The Decemberists
“The Mariner’s Revenge Song”
This song is nine straight minutes of knock-you-on-your-ass. I first came across it late one night when I was compulsively researching sea shanties. This song is said to have been inspired by the centuries old form, which consisted primarily of call and response performed aboard ships to sync crew movements during repetitive tasks. Forthwith, I dialed it up on songza.com, which is a free Internet jukebox that has pretty much any song you can imagine. The song’s opening bars are enough to remove you from your immediate surroundings; a phenomenon that grows as the song—in both its instrumental and narrative arcs—unfolds. The song’s narrator tells the object of his vengeance, with whom he is trapped in a whale’s belly, how they know each other. The narrator was a little boy when his counterpart married his widowed mother, subsequently philandering, gambling her money away and leaving her in debt and dying of consumption. As the song’s drama heightens so too does the intensity of the instrumentation, culminating in a most creepy and haunting manner as the avenging narrator closes in on his prey. Fucking jawdropping. In fact, the entire record this song belongs to, Picaresque, is pure dynamite.

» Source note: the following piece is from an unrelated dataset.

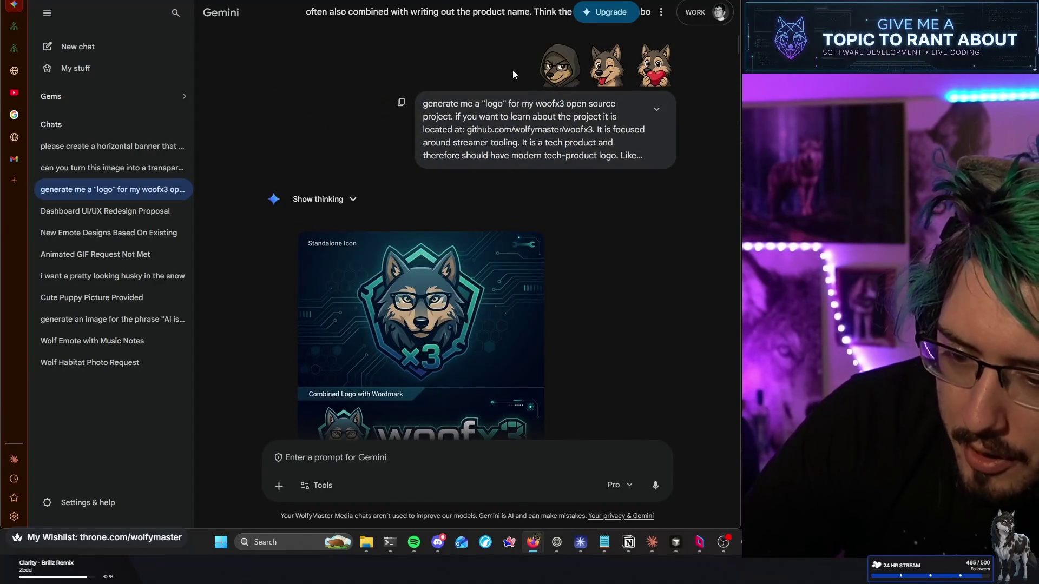
scroll(401, 69, down, 3)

Dave Dee, Dozy, Beaky, Mick & Tich
“The Wreck of the Antoinette”
While it predates the above-mentioned tune by nearly four decades, “Antoinette” is a bit more accessible. The British rock band didn’t get much airplay in the U.S. during its ’60s heyday. The reason for their relative obscurity is a mystery given the caliber of songs like this. It’s a solid rock and roll song with a scorching guitar lead laid over the first few bars. The song surges forward much like the ill-fated vessel for which it is named. What makes this song especially killer is the melody, which sounds like it was pulled straight from the high seas. It’s obvious that sea shanties inspired the tune, which the boys then injected with bear adrenaline and fed about four Jager bombs. The song’s melody, tightness and exuberance are what make it worthy of mention, but its lyrics don’t exactly detract from the tune. The story line revolves around a dude who names his ship after his lady. The ship embarks on a voyage, then it sinks. I discovered this one on Pandora.com by way of a radio station I created based on British ’60s rock band the Move.
Captain Beefheart
“Orange Claw Hammer”
If “Yellow Submarine” ate an entire sheet of brown acid the product would not be dissimilar to this tune. With a voice like sandpaper, Captain Beefheart (Don Von Vliet) tells the story of reuniting with his fictional estranged daughter. The chord progression is played in a choppy manner that parallels the tune’s surreally poetic, beer-soaked, salt-weathered lyrics: “Take you down to the foamin’ brinin’ water/and show you the wooden tits on the goddess with a pole out, full sail/that tempted away your pegleg father.” I discovered this tune during a mass acquisition of Frank Zappa music. The two were friends and used to perform together, and you can hear Zappa’s voice at the opening of the track. Warning: the version you want to hear is the one from the Grow Fins compilation and not the creepy a cappella version featured on Trout Mask Replica (on which he sounds certifiable and not unlike a seawater schwilling hobo). You can find it on Songza.com.